Instructions for the task – Could you return the whole listing exactly?
───
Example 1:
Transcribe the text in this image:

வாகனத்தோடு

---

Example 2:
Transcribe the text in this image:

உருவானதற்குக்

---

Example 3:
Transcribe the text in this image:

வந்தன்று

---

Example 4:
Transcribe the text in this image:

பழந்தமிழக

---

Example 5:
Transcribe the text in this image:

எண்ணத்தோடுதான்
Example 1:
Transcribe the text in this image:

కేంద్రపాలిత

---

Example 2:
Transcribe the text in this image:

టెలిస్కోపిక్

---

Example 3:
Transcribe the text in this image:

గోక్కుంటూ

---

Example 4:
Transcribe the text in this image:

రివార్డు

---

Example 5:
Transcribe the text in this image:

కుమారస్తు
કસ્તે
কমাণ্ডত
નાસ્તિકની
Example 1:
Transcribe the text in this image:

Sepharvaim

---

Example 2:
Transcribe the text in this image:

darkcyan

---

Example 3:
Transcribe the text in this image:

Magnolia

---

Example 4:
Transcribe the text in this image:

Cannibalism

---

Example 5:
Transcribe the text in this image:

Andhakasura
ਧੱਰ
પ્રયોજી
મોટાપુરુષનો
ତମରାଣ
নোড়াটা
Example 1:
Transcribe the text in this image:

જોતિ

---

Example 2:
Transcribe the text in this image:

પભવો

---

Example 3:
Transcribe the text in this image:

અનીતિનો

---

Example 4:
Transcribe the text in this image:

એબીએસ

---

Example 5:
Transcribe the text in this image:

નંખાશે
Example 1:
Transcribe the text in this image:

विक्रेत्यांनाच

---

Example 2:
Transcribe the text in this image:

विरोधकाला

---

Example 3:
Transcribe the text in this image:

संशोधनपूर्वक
───
Result below –
Example 1:
Transcribe the text in this image:

வாகனத்தோடு

---

Example 2:
Transcribe the text in this image:

உருவானதற்குக்

---

Example 3:
Transcribe the text in this image:

வந்தன்று

---

Example 4:
Transcribe the text in this image:

பழந்தமிழக

---

Example 5:
Transcribe the text in this image:

எண்ணத்தோடுதான்
Example 1:
Transcribe the text in this image:

కేంద్రపాలిత

---

Example 2:
Transcribe the text in this image:

టెలిస్కోపిక్

---

Example 3:
Transcribe the text in this image:

గోక్కుంటూ

---

Example 4:
Transcribe the text in this image:

రివార్డు

---

Example 5:
Transcribe the text in this image:

కుమారస్తు
કસ્તે
কমাণ্ডত
નાસ્તિકની
Example 1:
Transcribe the text in this image:

Sepharvaim

---

Example 2:
Transcribe the text in this image:

darkcyan

---

Example 3:
Transcribe the text in this image:

Magnolia

---

Example 4:
Transcribe the text in this image:

Cannibalism

---

Example 5:
Transcribe the text in this image:

Andhakasura
ਧੱਰ
પ્રયોજી
મોટાપુરુષનો
ତମରାଣ
নোড়াটা
Example 1:
Transcribe the text in this image:

જોતિ

---

Example 2:
Transcribe the text in this image:

પભવો

---

Example 3:
Transcribe the text in this image:

અનીતિનો

---

Example 4:
Transcribe the text in this image:

એબીએસ

---

Example 5:
Transcribe the text in this image:

નંખાશે
Example 1:
Transcribe the text in this image:

विक्रेत्यांनाच

---

Example 2:
Transcribe the text in this image:

विरोधकाला

---

Example 3:
Transcribe the text in this image:

संशोधनपूर्वक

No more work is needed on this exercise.